2024-04-24T11:58:31.1313826Z listener-1 | TRC 2024-04-24 11:58:25.831+00:00 got message topics="libp2p yamux" tid=7 h="{WindowUpdate, {}, streamId: 1, length: 127}"
- What you expected to happen Not sure yet.
Steps to reproduce the error:
The test is flaky, but running it sometimes reproduces the situation described.
Hey @achingbrain! Would you be able to help validating this? We at js-waku are facing troubles upgrading from mplex to yamux because of an apparent incompatibility against nim-libp2p over Yamux
Perhaps this issue needs to be ported to https://github.com/ChainSafe/js-libp2p-yamux?
@danisharora099 yes, that's the right place for this issue.

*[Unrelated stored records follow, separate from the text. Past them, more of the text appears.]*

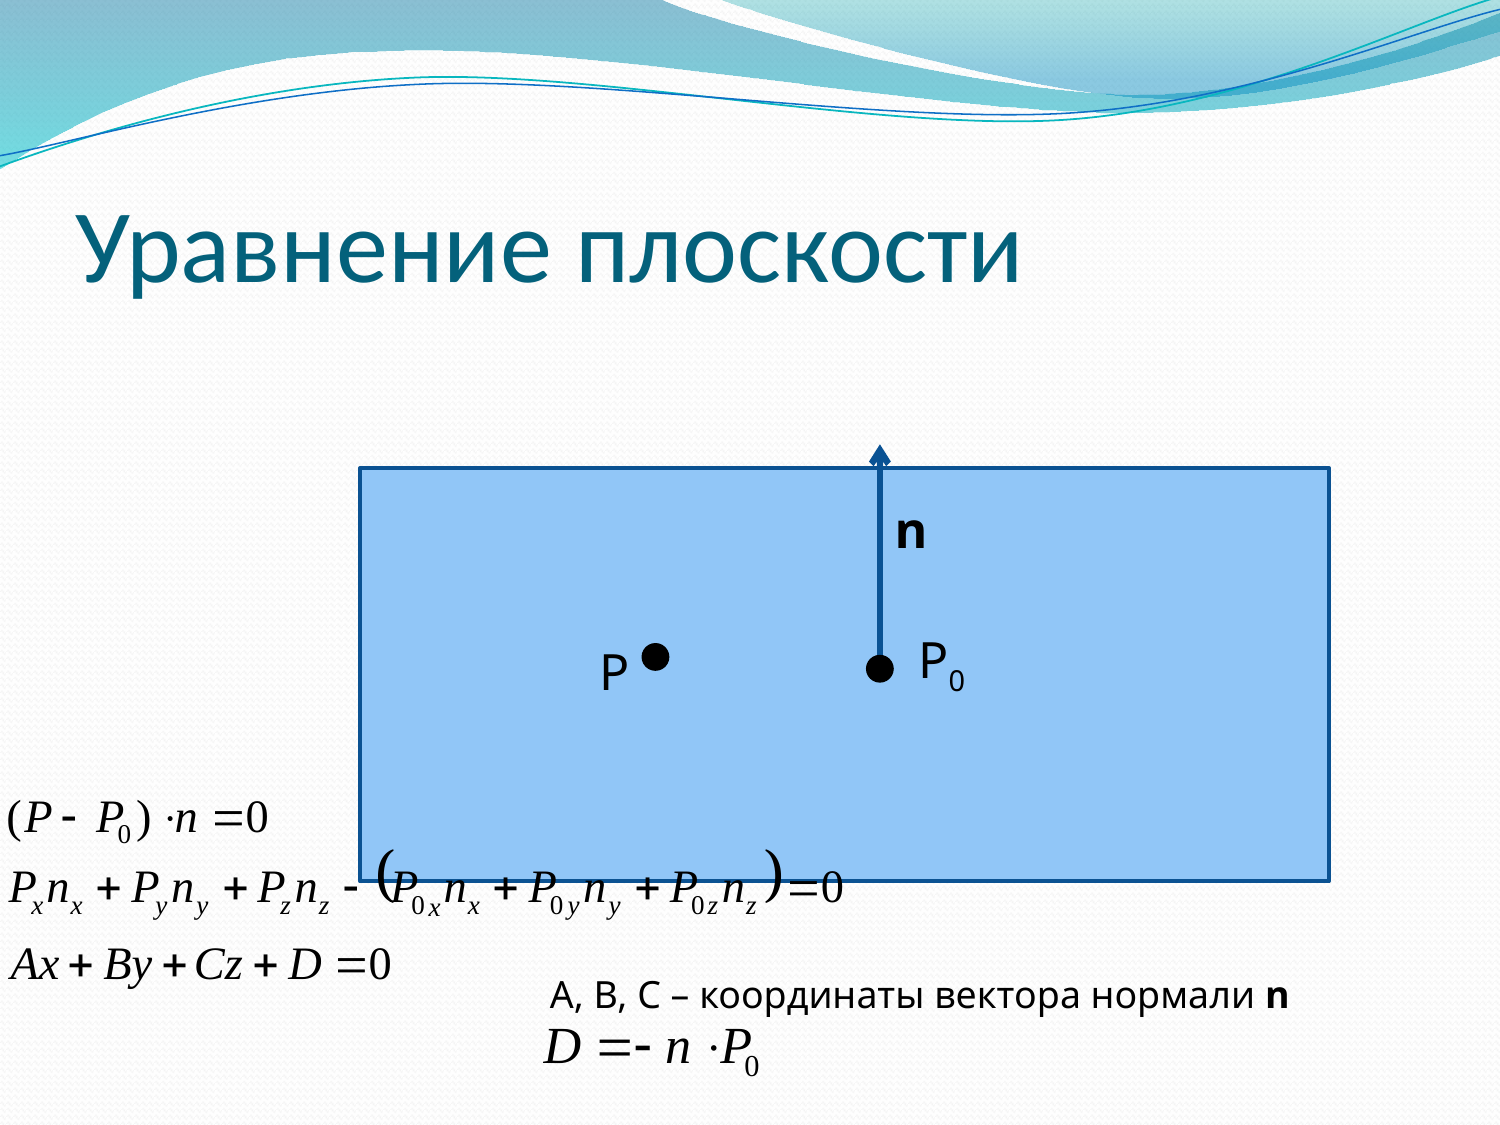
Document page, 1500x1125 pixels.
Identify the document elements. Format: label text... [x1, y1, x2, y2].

text_box [851, 790, 855, 883]
text_box n [884, 491, 1046, 567]
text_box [535, 964, 855, 1024]
text_box [358, 466, 1331, 883]
title Уравнение плоскости [74, 115, 1438, 304]
text_box P [584, 633, 656, 709]
text_box A, B, C – координаты вектора нормали n [772, 964, 1305, 1024]
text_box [0, 786, 851, 1000]
text_box P0 [903, 621, 1069, 705]
text_box [641, 643, 670, 671]
text_box [865, 655, 894, 683]
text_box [533, 1011, 769, 1090]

Unfortunately I don't think GitHub lets us transfer issues between orgs, only between repos in the same org so it'll have to be recreated there..
It might be enough to update the stream state in YamuxStream.sendCloseWrite to be StreamState.Finished, then check this.state is not StreamState.Finished in YamuxStream.sendWindowUpdate before sending the update.
What do you think @wemeetagain?
Opened an issue on js-libp2p-yamux as well: https://github.com/ChainSafe/js-libp2p-yamux/issues/91
cc @achingbrain @wemeetagain
What do you think @wemeetagain?
Yes this sound sensible
Digging into this a bit:
The problem is we're unilaterally sending a window update on consumption of each source chunk. Definitely missing a conditional to stop doing that. I think we can check that the read state is not closed or closing.